■ Parts of the exercise
(1) List each distinct reference number cited in parentheses in the passage on ego orientations and PSOC, in order of first appearance.
(2) Extend the passage on ego orientations and PSOC by writing what follows its final sentence.

The first major consideration that emerges from this study is the significant inverse link between individual ego orientations and PSOC. That is, as individual ego orientation increases, PSOC decreases. This result was not surprising given that existing research largely supports links between ego-orientations and negative outcomes (29; 51). For example, previous research links ego-orientations to decreased belief that contributing to society should be an important life goal (44), and negative affect (23). Further, while ego-orientations occasionally significantly correlate with positive outcomes such as enjoyment (62), links generally are weaker than the positive associations with task-orientations (51).

[Records in a dataset]
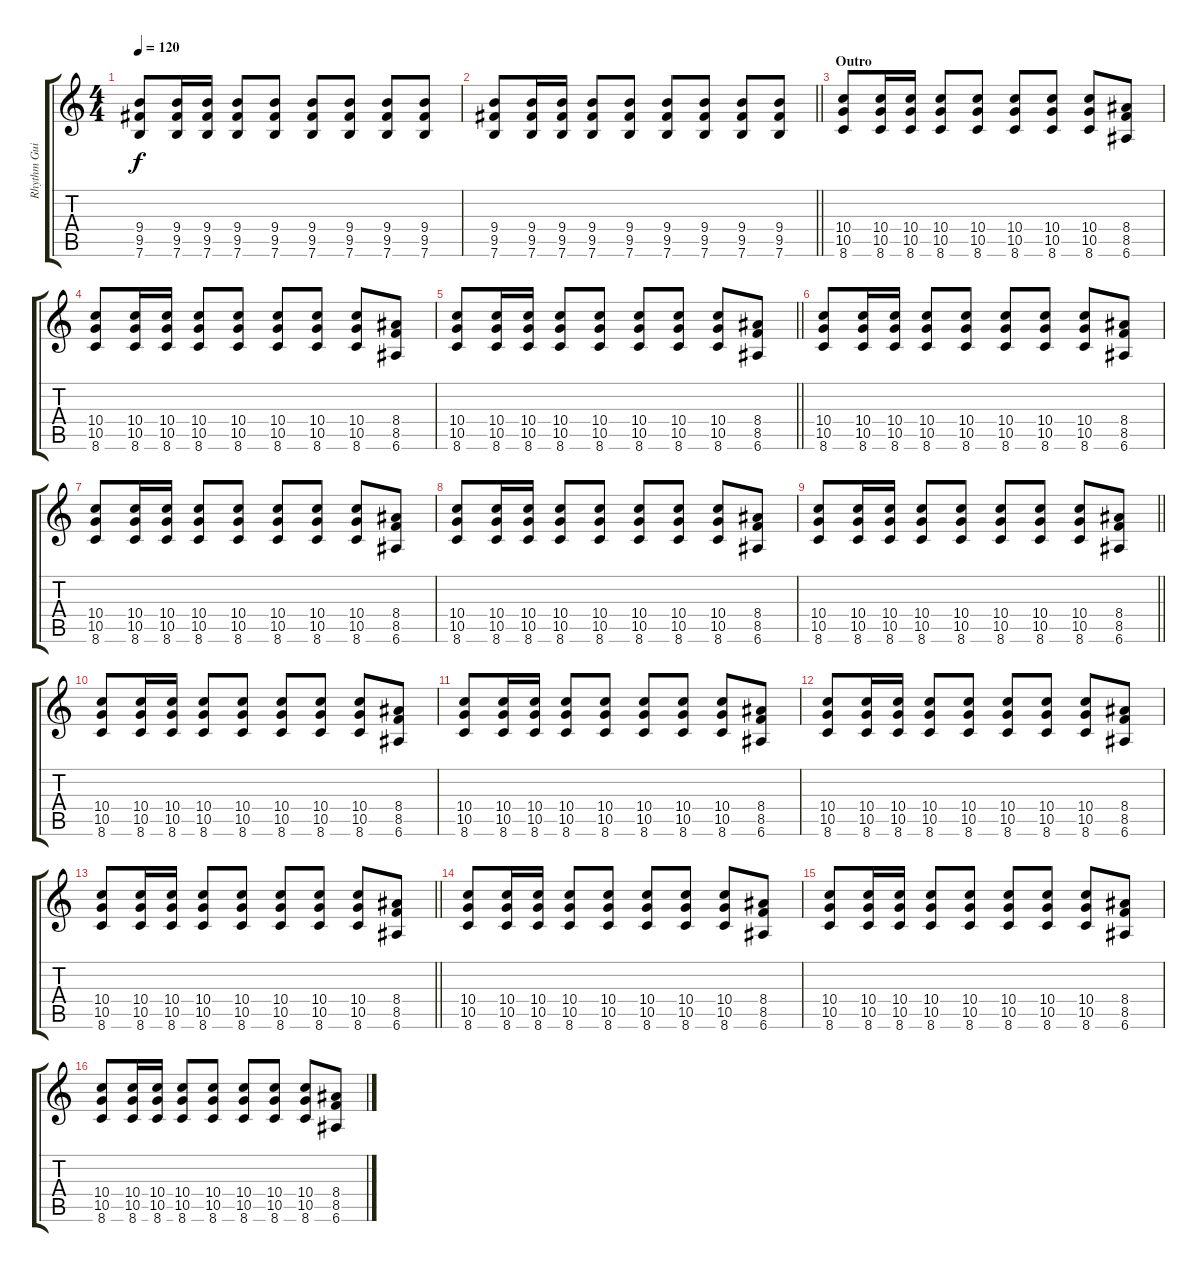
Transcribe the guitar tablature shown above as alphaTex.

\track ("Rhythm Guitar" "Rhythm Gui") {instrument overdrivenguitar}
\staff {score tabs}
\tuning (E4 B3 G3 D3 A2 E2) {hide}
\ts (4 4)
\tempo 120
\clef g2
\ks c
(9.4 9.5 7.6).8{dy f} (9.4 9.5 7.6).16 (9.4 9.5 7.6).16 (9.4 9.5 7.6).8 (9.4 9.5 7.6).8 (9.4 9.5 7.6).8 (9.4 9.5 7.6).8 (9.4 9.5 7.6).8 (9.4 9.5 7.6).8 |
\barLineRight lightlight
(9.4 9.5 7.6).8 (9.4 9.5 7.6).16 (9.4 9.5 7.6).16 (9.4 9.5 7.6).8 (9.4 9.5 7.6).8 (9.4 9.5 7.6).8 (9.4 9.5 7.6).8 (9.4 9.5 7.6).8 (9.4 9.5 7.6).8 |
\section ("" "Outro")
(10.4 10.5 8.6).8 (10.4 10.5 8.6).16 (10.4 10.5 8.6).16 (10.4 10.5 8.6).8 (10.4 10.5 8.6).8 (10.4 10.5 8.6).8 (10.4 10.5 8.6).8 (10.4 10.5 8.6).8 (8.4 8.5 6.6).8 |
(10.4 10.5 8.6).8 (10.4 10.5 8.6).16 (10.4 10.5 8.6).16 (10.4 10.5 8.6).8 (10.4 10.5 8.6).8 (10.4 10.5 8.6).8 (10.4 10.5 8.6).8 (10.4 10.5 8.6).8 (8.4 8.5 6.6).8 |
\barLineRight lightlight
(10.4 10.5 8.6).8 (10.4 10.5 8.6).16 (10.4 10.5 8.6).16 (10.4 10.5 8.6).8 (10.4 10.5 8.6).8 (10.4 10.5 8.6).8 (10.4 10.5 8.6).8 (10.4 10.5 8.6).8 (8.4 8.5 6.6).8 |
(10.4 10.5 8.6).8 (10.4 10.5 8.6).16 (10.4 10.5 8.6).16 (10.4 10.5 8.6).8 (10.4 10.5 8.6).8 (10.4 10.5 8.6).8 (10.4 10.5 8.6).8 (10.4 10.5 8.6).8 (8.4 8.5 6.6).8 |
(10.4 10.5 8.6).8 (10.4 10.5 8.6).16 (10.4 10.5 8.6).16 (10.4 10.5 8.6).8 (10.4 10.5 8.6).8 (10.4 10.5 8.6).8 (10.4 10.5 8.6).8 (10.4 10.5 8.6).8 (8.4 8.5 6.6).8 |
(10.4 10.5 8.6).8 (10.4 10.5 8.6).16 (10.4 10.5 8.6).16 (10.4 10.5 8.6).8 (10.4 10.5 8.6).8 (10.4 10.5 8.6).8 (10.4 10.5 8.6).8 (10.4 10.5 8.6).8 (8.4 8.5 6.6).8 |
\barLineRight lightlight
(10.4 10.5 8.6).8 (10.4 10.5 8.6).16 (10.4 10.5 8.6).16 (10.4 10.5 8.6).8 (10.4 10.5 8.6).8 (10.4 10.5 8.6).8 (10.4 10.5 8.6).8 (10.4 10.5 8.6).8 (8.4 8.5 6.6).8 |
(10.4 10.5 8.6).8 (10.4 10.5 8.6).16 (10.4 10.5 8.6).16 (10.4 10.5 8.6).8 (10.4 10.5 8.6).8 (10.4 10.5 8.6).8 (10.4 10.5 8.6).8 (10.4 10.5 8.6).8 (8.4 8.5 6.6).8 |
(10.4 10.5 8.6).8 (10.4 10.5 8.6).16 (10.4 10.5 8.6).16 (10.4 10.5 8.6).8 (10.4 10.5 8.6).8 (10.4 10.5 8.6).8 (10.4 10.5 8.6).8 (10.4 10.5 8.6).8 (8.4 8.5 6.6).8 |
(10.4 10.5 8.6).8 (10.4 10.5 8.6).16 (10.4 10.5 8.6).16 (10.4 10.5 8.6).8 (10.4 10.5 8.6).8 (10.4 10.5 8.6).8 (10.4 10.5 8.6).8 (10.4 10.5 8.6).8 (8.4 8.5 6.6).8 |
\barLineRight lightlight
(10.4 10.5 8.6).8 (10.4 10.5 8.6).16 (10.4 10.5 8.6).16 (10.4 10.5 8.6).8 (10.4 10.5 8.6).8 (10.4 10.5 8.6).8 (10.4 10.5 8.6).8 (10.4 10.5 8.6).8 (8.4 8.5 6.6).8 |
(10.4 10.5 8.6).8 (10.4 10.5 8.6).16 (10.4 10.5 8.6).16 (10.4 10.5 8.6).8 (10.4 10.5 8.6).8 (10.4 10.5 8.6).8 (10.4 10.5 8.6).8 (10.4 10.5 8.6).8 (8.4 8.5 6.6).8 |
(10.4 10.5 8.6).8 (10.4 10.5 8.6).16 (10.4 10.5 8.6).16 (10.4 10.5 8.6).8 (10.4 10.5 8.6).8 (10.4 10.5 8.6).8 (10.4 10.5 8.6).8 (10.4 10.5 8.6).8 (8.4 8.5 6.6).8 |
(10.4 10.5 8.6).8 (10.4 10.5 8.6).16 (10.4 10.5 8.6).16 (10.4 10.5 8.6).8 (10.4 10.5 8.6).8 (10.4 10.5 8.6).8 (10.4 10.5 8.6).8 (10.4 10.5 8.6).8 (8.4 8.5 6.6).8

■ Expected outputs
(1) 29, 51, 44, 23, 62

(2)
Somewhat surprisingly, the present study did not support a significant link between individual task-orientations and PSOC. A host of research supports links between task-orientations and positive outcomes including most relevantly help seeking (40), satisfaction in sport (42), belief in the importance of contributing to society (42), and relatedness (57). It may be that the internal, self-referenced nature of task-orientations does not lend itself to having needs met by the outside community. As need fulfillment is an important component of PSOC (30), when one defines success through self-referenced goals, he or she may not seek need fulfillment in the larger community. For example, if people meet their need for competence by giving maximum individual effort (a task-oriented goal), then they may not require the broader community in order to meet their needs. Further, the relatively high mean task orientation and low variability provides little opportunity to explain variances in the outcome variable. Given that the sample was overwhelmingly male, this finding is consistent with previous research that reports finding males typically score higher than females on both task-and ego achievement-goal orientations (63).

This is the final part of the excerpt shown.